Kim Helleshøj Sørensen holds a MSc Env. Eng. from Aalborg University 1986. He has more than 3 decades of experience in the wastewater industry. He is now working as Senior Process and Technology Expert at Veolia Water Technologies AB Hydrotech and AnoxKaldnes. Before that, he was CTO for WABAG (CH and India). Coming from another position as Chief Process Expert for Municipal Wastewater treatment at the headquarters of Veolia (F). He was Senior Process Engineer at Krüger (DK) and Sulzer Water technologies (CH).

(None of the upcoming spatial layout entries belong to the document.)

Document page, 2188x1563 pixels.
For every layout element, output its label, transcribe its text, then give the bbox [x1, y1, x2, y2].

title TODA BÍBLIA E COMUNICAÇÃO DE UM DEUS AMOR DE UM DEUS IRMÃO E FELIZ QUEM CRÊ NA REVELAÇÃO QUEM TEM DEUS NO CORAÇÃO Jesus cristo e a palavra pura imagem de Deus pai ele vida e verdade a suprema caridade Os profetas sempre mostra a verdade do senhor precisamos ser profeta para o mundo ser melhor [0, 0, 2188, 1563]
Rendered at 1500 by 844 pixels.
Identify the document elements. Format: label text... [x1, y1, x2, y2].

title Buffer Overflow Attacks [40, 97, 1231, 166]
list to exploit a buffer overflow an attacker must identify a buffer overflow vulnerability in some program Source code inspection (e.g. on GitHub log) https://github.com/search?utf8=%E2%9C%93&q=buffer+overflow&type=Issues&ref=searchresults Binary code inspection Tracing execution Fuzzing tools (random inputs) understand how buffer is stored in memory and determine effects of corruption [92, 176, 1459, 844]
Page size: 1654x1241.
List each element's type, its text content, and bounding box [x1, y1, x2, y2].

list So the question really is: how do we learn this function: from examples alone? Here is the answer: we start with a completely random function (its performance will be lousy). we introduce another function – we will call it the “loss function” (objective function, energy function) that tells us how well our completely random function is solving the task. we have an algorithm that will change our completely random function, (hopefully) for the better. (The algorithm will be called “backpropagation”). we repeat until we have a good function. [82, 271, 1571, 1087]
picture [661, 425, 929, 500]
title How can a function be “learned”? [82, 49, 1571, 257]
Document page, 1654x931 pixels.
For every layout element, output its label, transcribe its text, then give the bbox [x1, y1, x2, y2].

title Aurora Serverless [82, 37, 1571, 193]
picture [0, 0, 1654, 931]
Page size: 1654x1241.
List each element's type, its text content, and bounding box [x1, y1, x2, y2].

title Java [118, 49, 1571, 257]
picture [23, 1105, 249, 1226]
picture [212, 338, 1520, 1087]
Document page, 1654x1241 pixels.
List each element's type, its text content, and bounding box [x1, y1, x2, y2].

He has also worked as consultant for COWI (DK), development engineer at Faxe (DK) and as teacher at The Engineering College of Copenhagen, giving lectures in Wastewater Treatment. He has been working with all aspects of the field, with an in-depth knowledge on Biofilm Technologies, Activated Sludge processes, Chemical and Biological P-removal and Modelling of wastewater treatment processes. He is a Board member of the IWA Specialist group on Biofilms and a regular member of the Scientific Committee of the IWA WWRMod conferences. He has published or been part of more than 30 scientific papers and given Lectures on multiple international conferences held by IWA or WEF, including several as invited Keynote Speaker. He holds 4 Patents on wastewater treatment processes.


Blair Wisdom

Wisdom Blair

Blair is a wastewater design and process engineer with 9 years of experience as a consultant engineer and 5 years at the Metro District in Denver, Colorado, where she is currently serving as Director of Technology and Innovation. Blair obtained her B.S. in civil and environmental engineering from the University of Texas and her M.S. in Environmental Engineering from the University of Massachusetts. The department has been heavily involved in research related to continuous flow densification of activated sludge processes, advanced disinfection with peracetic acid, and advanced data analytics for process optimization.